On AI hallucination in clinical contexts: Language models can produce plausible-sounding but incorrect answers, particularly when queried about specific patient data they were not trained on. In a dose management system, this risk is mitigated by grounding AI responses directly in the facility's own structured database — the AI is querying real data, not generating from training memory. Users should still verify anomalous results against the raw data before acting on them.
What's coming next
The near-term development trajectory for AI in dose management points in three directions:
Protocol recommendation
Given a patient's body habitus, clinical indication, and the department's own dose-quality history, an AI system could suggest starting protocol parameters — not to replace the physicist's final decision, but to give them a data-informed starting point. This is particularly useful when onboarding a new modality or adapting protocols for a patient population with different characteristics than the department's historical baseline.

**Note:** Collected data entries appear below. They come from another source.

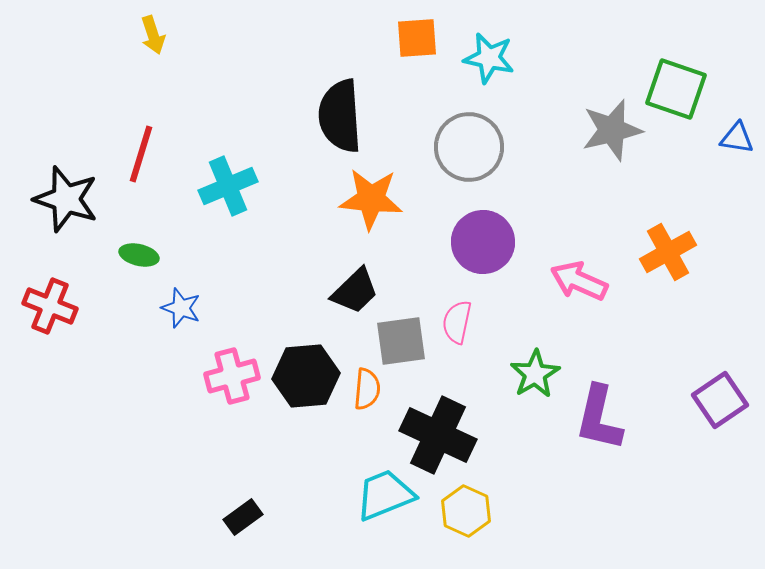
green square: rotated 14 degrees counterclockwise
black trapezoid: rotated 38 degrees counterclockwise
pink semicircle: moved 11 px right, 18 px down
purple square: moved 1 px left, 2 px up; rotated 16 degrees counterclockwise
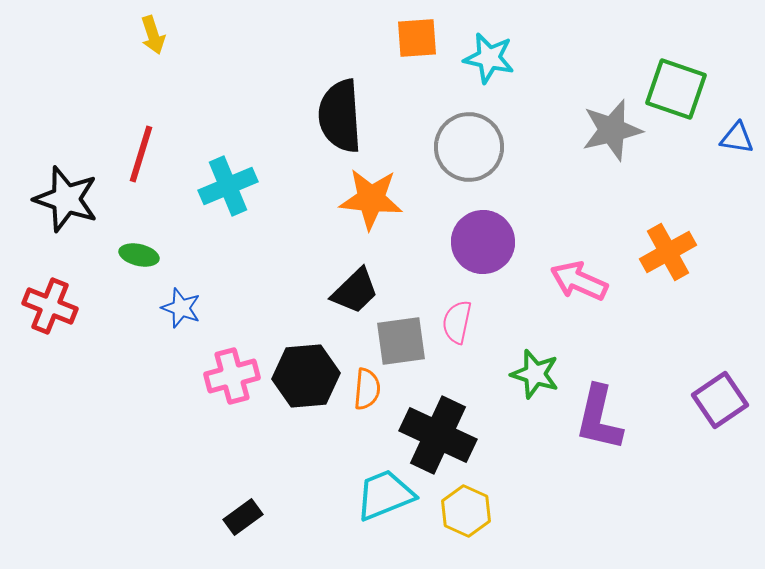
green star: rotated 24 degrees counterclockwise
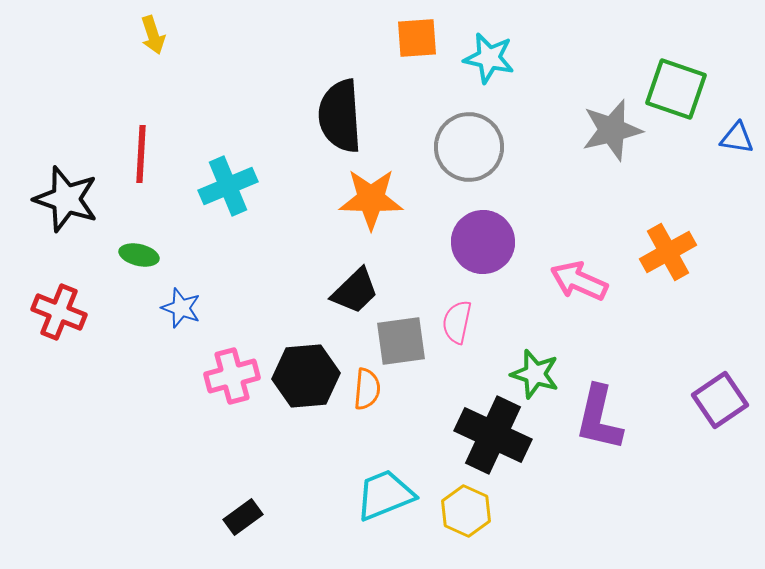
red line: rotated 14 degrees counterclockwise
orange star: rotated 4 degrees counterclockwise
red cross: moved 9 px right, 6 px down
black cross: moved 55 px right
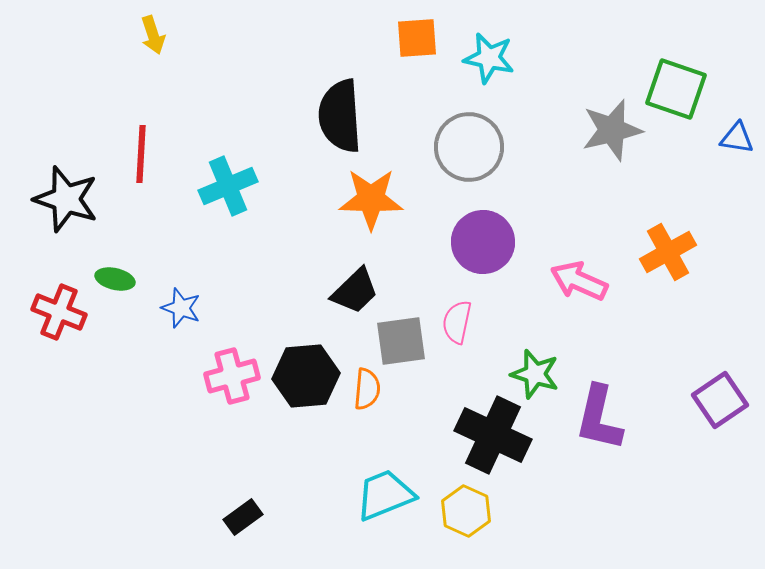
green ellipse: moved 24 px left, 24 px down
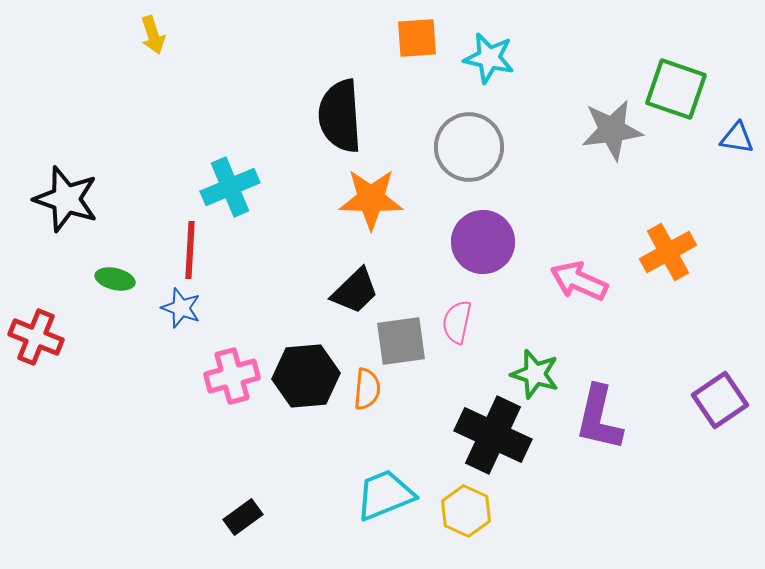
gray star: rotated 6 degrees clockwise
red line: moved 49 px right, 96 px down
cyan cross: moved 2 px right, 1 px down
red cross: moved 23 px left, 25 px down
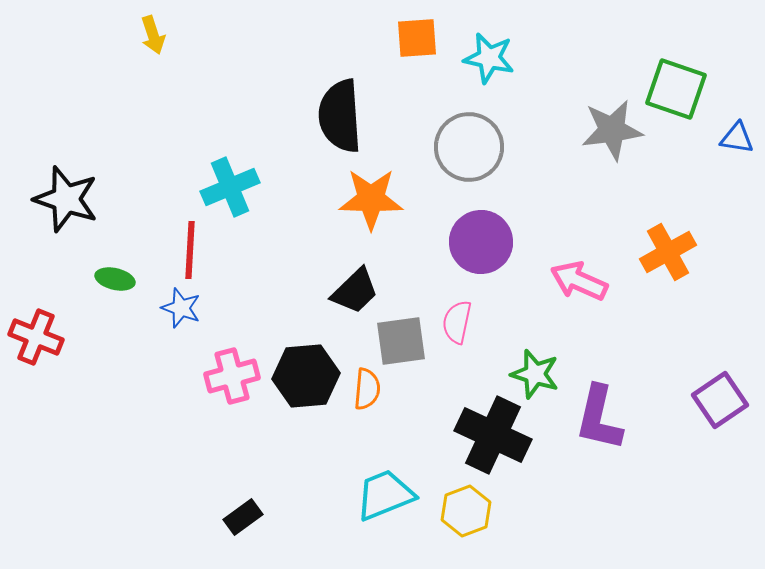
purple circle: moved 2 px left
yellow hexagon: rotated 15 degrees clockwise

Cross-facility benchmarking
Aggregated, de-identified dose data from multiple facilities enables AI-driven benchmarking that goes beyond national DRLs. Instead of comparing against a national 75th percentile set from a survey conducted several years ago, a department could compare against a real-time peer group of similar-sized facilities using similar equipment. This is a significantly more relevant and actionable benchmark.
Predictive dose alerting
Rather than detecting exceedances after they occur, predictive models could flag that a department is on a trajectory toward a DRL exceedance before it happens — based on trends in scanner output, patient population changes, or seasonal workload variation. This shifts dose management from reactive to genuinely proactive.
Key takeaways
- AI's most immediate value in dose management is eliminating manual data work — query time, report generation, threshold monitoring — so physicists can focus on interpretation and decisions.
- Natural language interfaces make dose databases accessible to clinical staff without database expertise, broadening who can ask questions of the data.
- Current AI cannot replace clinical judgement on protocol decisions, justified exceedances, or patient-specific dose optimisation — and it shouldn't try to.
- The grounding of AI responses in structured facility data, rather than general training memory, is essential for clinical reliability.
- The near-term frontier is protocol recommendation, cross-facility benchmarking, and predictive alerting — all of which require accumulated dose data as their foundation.